One and a half year old baby has blisters in his mouth

One and a half year old baby has blisters in his mouth

Many children are prone to getting angry and oral diseases in autumn and spring, such as oral ulcers and blisters on the mouth. At this time, parents should pay attention to giving their children more water and reduce the decline in their body's resistance through proper exercise and physical movement. If they encounter problems with colds and fevers, they also need to pay special attention and not continue to go untreated.

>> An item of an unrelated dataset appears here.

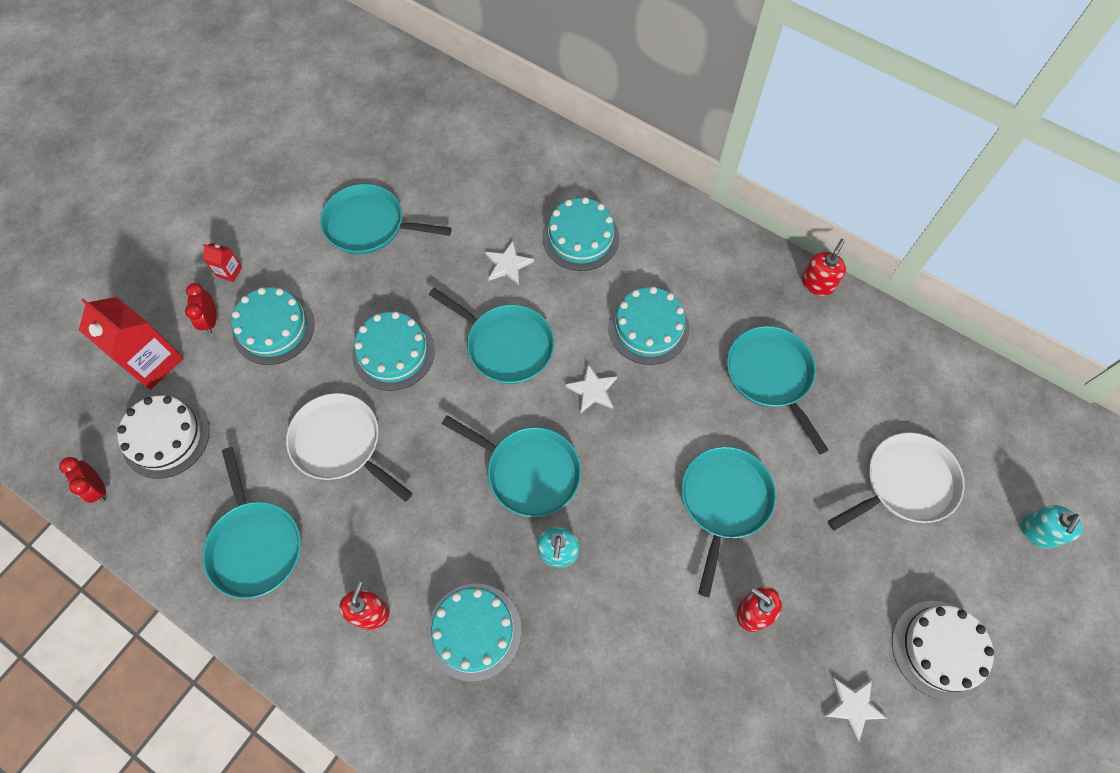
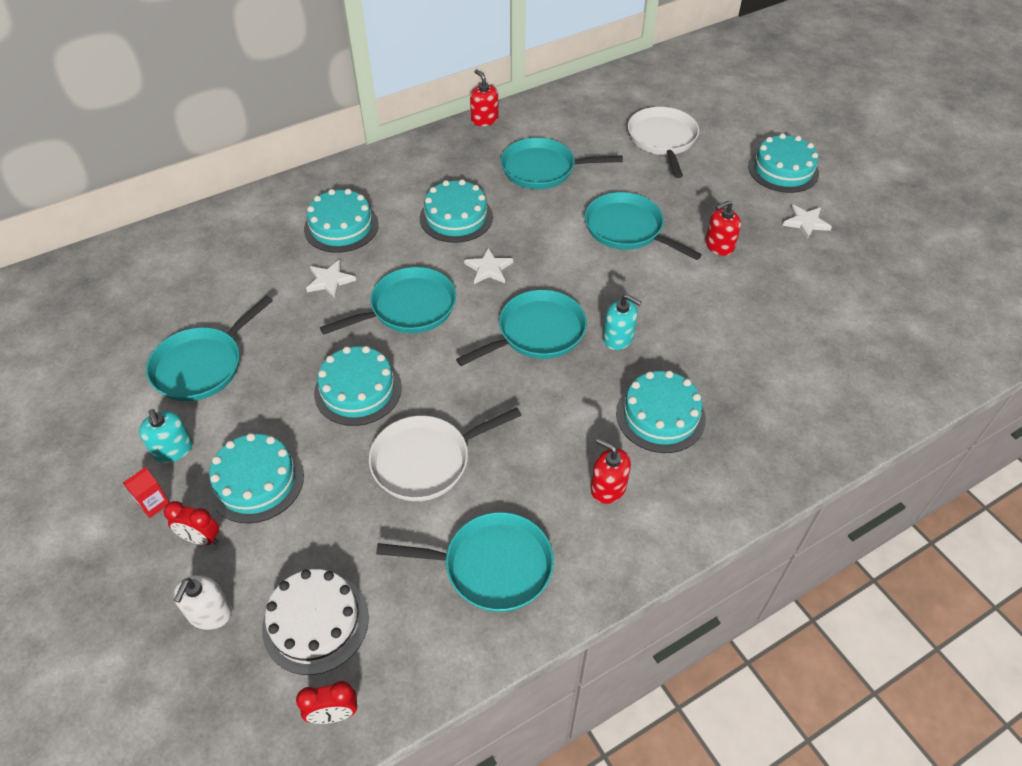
camera: 65 degrees left, 15 degrees down
red carton [79,297,184,390] -> white soap dispenser [173,575,232,630]
white cake [892,601,994,700] -> turquoise cake [748,133,819,193]
turquoise soap dispenser [1021,505,1083,549] -> turquoise soap dispenser moved to [139,409,193,463]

One and a half year old baby has blisters on his lips

Some people often develop blisters on the labial mucosa (the red part) of the lips and the skin around the mouth in late autumn and early winter. We call it "cold herpes." This is an oral disease caused by the herpes simplex virus.

The virus can survive in saliva or on the skin and is spread through droplets, saliva, and contact with herpes fluid. The area around the lips is prone to this disease.

When the body's resistance is weakened, such as when there is fever, indigestion, cold, or premenstrual period in women, the disease may recur. Strong sunlight exposure, local mechanical damage, and emotional factors can also lead to recurrence. The patients are both young and old.

Before the onset of the disease, there is often local itching, redness and burning pain on the red part of the lips or at the junction of the red edge of the lips and the skin. Subsequently, two, three or more clusters of transparent blisters, the size of a pinpoint or a millet grain, appear at the itchy area. The itching continues after the blisters appear. After a few hours, the small blisters begin to rupture and then erode or fuse into a larger bulla. There is clear fluid in the blisters. The bullae soon burst and form yellow or bloody scabs.

After about 1 week or 10 days, the scab will fall off and the wound will heal naturally. However, the scab is often broken when washing the face, resulting in secondary infection and even the appearance of small pustules at the lesions, which then form scabs again and prolong the healing time. No scars are left after healing, but there may be pigmentation. Generally there are no systemic symptoms. The damaged area can relapse within months, weeks or even days under the influence of inducing stimuli.

(1) Systemic treatment. ① Use antiviral drugs under the guidance of a doctor, such as acyclovir, ribavirin, interferon, etc., or take oral Chinese medicine Shuanghuanglian oral liquid, Isatis root granules, etc. ② For those with severe and frequent relapses, immunomodulators should also be used, such as thymosin, transfer factor, levamisole, etc. ③For severe conditions, such as combined submandibular lymphadenitis and elevated body temperature, supportive therapy should be used, including bed rest, application of antipyretic drugs such as analgesics, drinking plenty of water, timely supplementation of vitamin B, vitamin C, etc., and eating semi-liquid diet or soft food.

(2) Local treatment ① Keep your mouth clean. You can rinse your mouth with chlorhexidine solution or compound borax solution. ② When the disease occurs, apply 3% iodine tincture to the herpes area, or apply erythromycin ointment topically to reduce inflammation and relieve pain and promote healing. ③ In case of secondary infection, local wet compresses such as normal saline, 3% boric acid solution or chlorhexidine solution can be used. ④ Local irradiation therapy with helium-neon laser has a certain effect on patients in the early stages of the disease.